В 1949 году театр снова обратился к наследию Пушкина. На этот раз — к поэме «Медный всадник». И снова воплощение на балетной сцене судеб пушкинских героев досталось Р. Захарову.
На первый взгляд, произведение казалось малопригодным для балета, но драматург П. Аболимов сумел увидеть в поэме танцевальное «зерно», наполнить либретто многочисленными балетными эпизодами; в поэтической ткани стиха он почувствовал пластический рисунок хореографических образов, не ослабив при этом ни идейного замысла, ни исторически верного ощущения времени. Р. Захаров использовал различные стилистические приемы для передачи внутреннего состояния героев и характеристики эпохи, для создания контрастных образов великого и жестокого царя и маленького человека в сюртуке чиновника. Массовые пляски — русский народный танец и пляска шутов в порту — свидетельствовали о пристальном и глубоком изучении балетмейстером русского танцевального фольклора, о высоком художественном мастерстве его воплощения на академической сцене.
В новом балете Р. Захарова многое дышало необычностью, свежестью решения.
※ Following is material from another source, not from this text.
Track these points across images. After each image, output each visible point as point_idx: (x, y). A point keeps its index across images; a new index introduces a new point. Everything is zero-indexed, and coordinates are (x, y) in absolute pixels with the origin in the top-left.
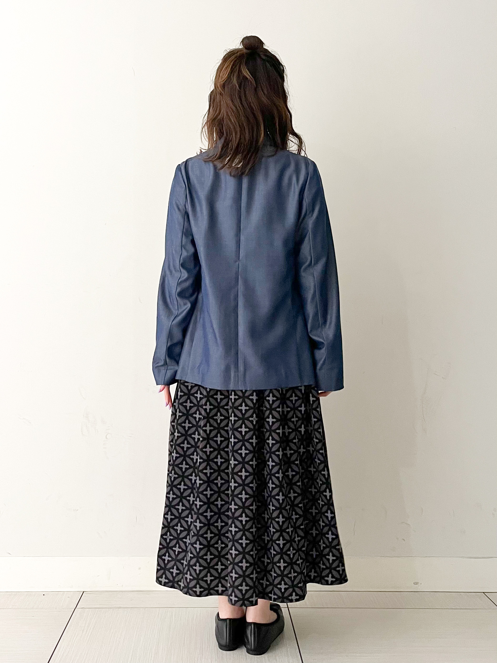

Ничто не напоминало, например, в Евгении традиционного балетного героя. Робко и чуть скованно появлялся он нз-за портала сцены, ища глазами Парашу, обегал круг сцены, задевал кого-то нечаянно локтем и виновато извинялся. Затем шла встреча, дуэт-признание. По слова были робкие, тихие, «бесполетные»: ничего не было в них от возвышенных и поэтичных речей принца Зигфрида или воина Солора. И только во дворике дома Параши, вдали от чопорных и знатных, гуляющих по Сенатской площади, «выпрямлял» Евгений спину, становился веселым и общительным. Легки и высоки были его прыжки, энергичны и виртуозны вращения, динамичны поддержки. В сцене сумасшествия Евгения хореограф добился синтеза выразительной драматической игры с балетной пластикой. В стремительном беге раздавленного горем чиновника, в полных отчаяния прыжках угадывался неравный поединок разночинца с бронзовым великаном...
Балет, однако, не лишен недостатков: балетмейстер порой злоупотреблял пантомимой, причем не пластически-танцевальной, а обытовленной, свойственной скорее драматическому театру; иногда чувствовался и избыток сценических эффектов — наплывов, видений, дождей, волн, наводнений. Но эти просчеты не снижали эмоционального звучания спектакля. И лучшее свидетельство успеха постановки — ее долгая жизнь. Балет идет на сцене театра вот уже почти восемнадцать лет.